Argos: Agentic Time-Series Anomaly Detection with Autonomous Rule Generation via Large Language Models
This addresses the problem of improving anomaly detection for cloud service providers by offering a more autonomous and explainable system, though it appears incremental as it builds on existing LLM capabilities for rule generation.
The paper tackles the challenge of achieving explainability, reproducibility, and autonomy in anomaly detection for cloud infrastructure by introducing Argos, an agentic system that uses large language models to autonomously generate anomaly rules. It demonstrates that Argos outperforms state-of-the-art methods, increasing F1 scores by up to 9.5% on public datasets and 28.3% on an internal Microsoft dataset.

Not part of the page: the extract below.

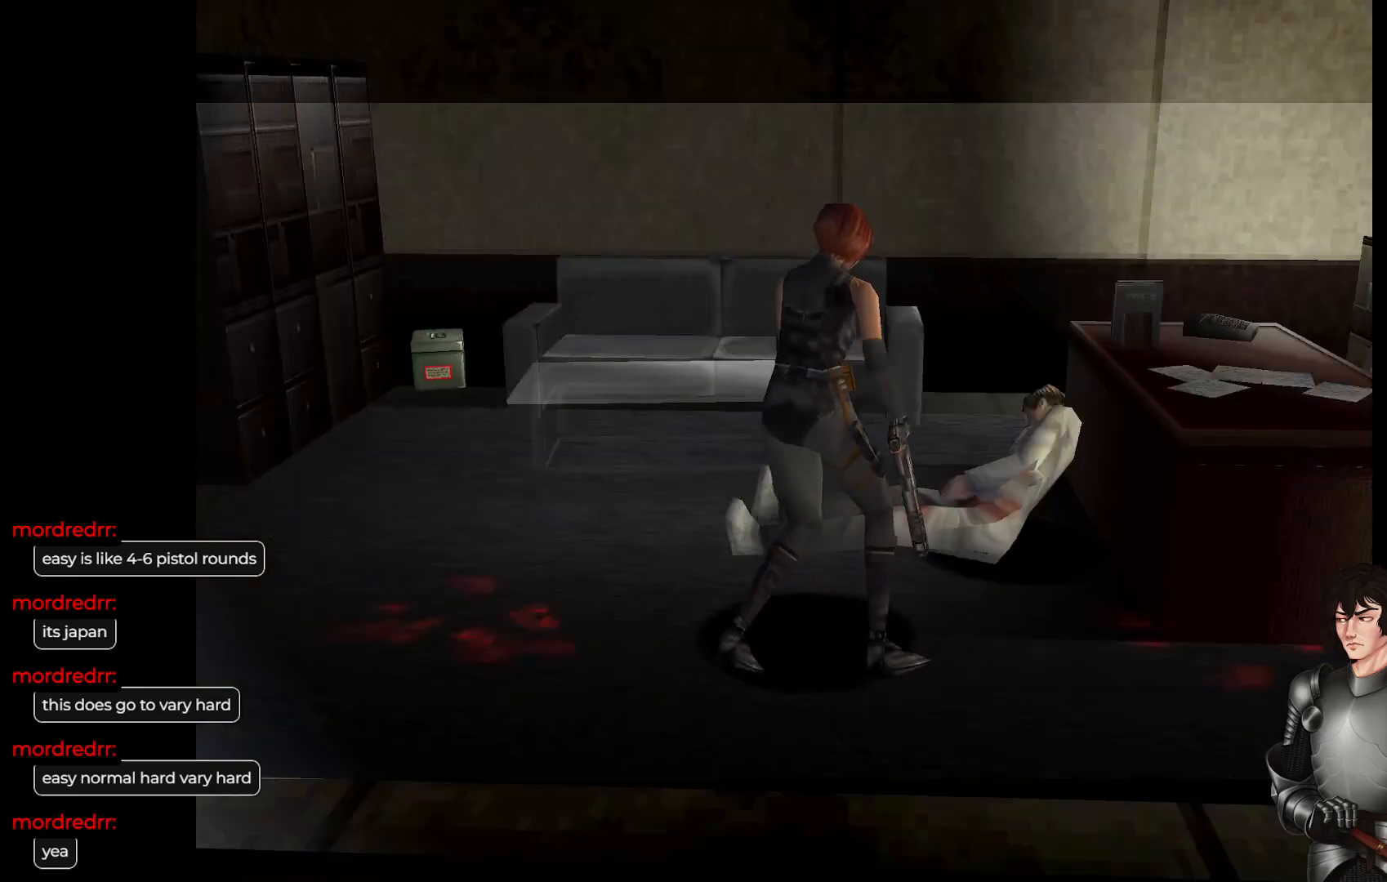
Gameplay with a controller (Xbox layout); each line is a JSON object with the inputs held at the frame after it. "events" lists button and stick changes between this image and that frame as [ms after this image, input, new state], when the widget could be followed in between.
{"buttons": [], "left_stick": "left", "right_stick": "center", "events": [[233, "left_stick", "left"]]}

Observability in cloud infrastructure is critical for service providers, driving the widespread adoption of anomaly detection systems for monitoring metrics. However, existing systems often struggle to simultaneously achieve explainability, reproducibility, and autonomy, which are three indispensable properties for production use. We introduce Argos, an agentic system for detecting time-series anomalies in cloud infrastructure by leveraging large language models (LLMs). Argos proposes to use explainable and reproducible anomaly rules as intermediate representation and employs LLMs to autonomously generate such rules. The system will efficiently train error-free and accuracy-guaranteed anomaly rules through multiple collaborative agents and deploy the trained rules for low-cost online anomaly detection. Through evaluation results, we demonstrate that Argos outperforms state-of-the-art methods, increasing $F_1$ scores by up to $9.5\%$ and $28.3\%$ on public anomaly detection datasets and an internal dataset collected from Microsoft, respectively.